The first comic I read that was centered around queer women was Ariel Schrag‘s series of four auto-bio comics that she wrote while in high school: Awkward, Definition, Potential, and Likewise. Each book was published as it was written, so she had a graphic novel at 14. I wrote her some super embarrassing fan mail.
I try to pick up comics when I know they have a queer lead character or are written by queer authors, like Hazel Newlevant’s Sugar Town or Tillie Walden’s Spinning. I picked up a queer paranormal romance anthology called The Other Side recently, which I dug.
I’m really looking forward to Laura Dean Keeps Breaking Up With Me by Mariko Tamaki and Rosemary Valero-O’Connell. Mariko Tamaki also wrote Skim, another good queer comic. Mariko Tamaki seems to have an ear for gay teen heartache.
There’s also the collection of Woman World by Aminder Dhaliwal coming out through D+Q in the fall. A little more mainstream but just as beloved, the Legend of Korra graphic novels. They start the books where the animated series left off and made Korrasami canon, which is a pretty big deal
Of course, anything by Alison Bechdel is good. I also could make a case for Enid being queer in my fave comic, Ghost World, by Dan Clowes.
Can you tell me about your theory of Enid’s queerness? My best friend from college recently came out as non-binary and was obsessed with Ghost World as well.
Enid’s a good vessel for those of us figuring out our queer identities though she is never explicitly “outed.” I first read Ghost World around the time when I had just had a major falling out with my best friend. In a lot of ways, Ghost World was basically my life. Then there’s this one panel where Enid says to her best friend, Rebecca, “Maybe we should be lesbos!” and Rebecca responds, “Get away from me!” which sums up my experience.

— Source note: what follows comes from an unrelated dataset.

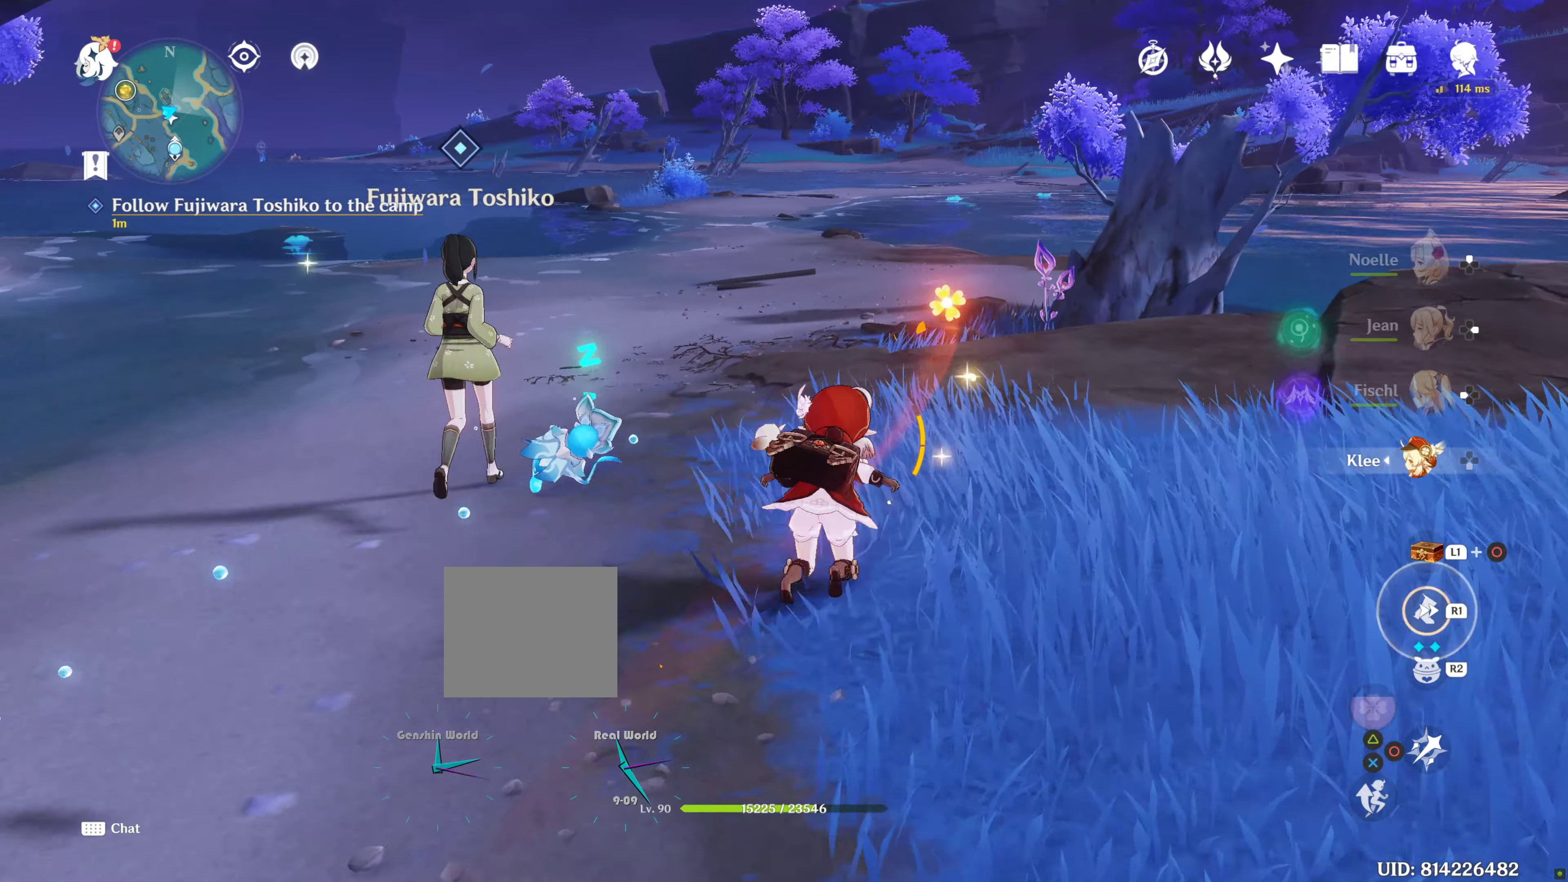
{"buttons": [], "left_stick": "up", "right_stick": "center", "events": []}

I think Enid realizes that she’s different and how isolating that is. That is her fundamental conflict. She’s not a kid anymore, and she’s rejecting the paths to adulthood that are available to her. She makes a half-assed attempt at getting into college and gets rejected. Rebecca takes the paths that are presented to her. She rents an apartment, gets a job, and finds a boyfriend, while Enid refuses all of these things.
I think this experience is synonymous with discovering your queerness. Nothing that your friends do seems to fit right for you. Enid is individualistic to the point of iconoclasm, and longs for times before she was forced to act against her nature. I projected queerness as a possible cause for her discomfort over her identity and her expectations for her future. Enid must discard everything she’s been taught in order to be who she is meant to be. Ghost World parallels the queer epiphany.
What is your ultimate creative dream?
I’ve been thinking about this a lot lately. I’m happy with the way illustration has been going for me, but comics are always going to be what it’s all about for me. I’m working on becoming a better writer and learning guitar. I’m also working for an animation studio right now just to see how it goes. Maybe I’m thinking small. I’m trying to work on that, too.